*WORK INSTRUCTIONS*:
This exercise requires an exact copy of each line from the one containing "Компоненты общаются через" down to the last line below.

━━━

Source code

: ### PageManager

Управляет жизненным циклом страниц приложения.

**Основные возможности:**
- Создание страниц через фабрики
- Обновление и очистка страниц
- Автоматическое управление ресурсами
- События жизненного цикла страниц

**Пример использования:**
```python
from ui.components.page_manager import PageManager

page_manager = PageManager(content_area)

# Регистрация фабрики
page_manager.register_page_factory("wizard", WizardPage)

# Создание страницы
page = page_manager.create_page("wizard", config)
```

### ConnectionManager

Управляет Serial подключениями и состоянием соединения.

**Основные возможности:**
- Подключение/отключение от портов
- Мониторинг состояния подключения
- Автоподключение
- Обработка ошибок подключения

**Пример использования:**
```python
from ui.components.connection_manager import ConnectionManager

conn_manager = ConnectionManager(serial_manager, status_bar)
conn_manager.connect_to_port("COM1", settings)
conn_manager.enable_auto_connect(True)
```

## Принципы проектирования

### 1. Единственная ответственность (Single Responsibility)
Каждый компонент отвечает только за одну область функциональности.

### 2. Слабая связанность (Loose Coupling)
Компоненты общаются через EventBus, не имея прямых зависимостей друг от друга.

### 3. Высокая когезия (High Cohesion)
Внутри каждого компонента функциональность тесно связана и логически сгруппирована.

━━━

*RESPONSE BELOW*:
Компоненты общаются через EventBus, не имея прямых зависимостей друг от друга.

### 3. Высокая когезия (High Cohesion)
Внутри каждого компонента функциональность тесно связана и логически сгруппирована.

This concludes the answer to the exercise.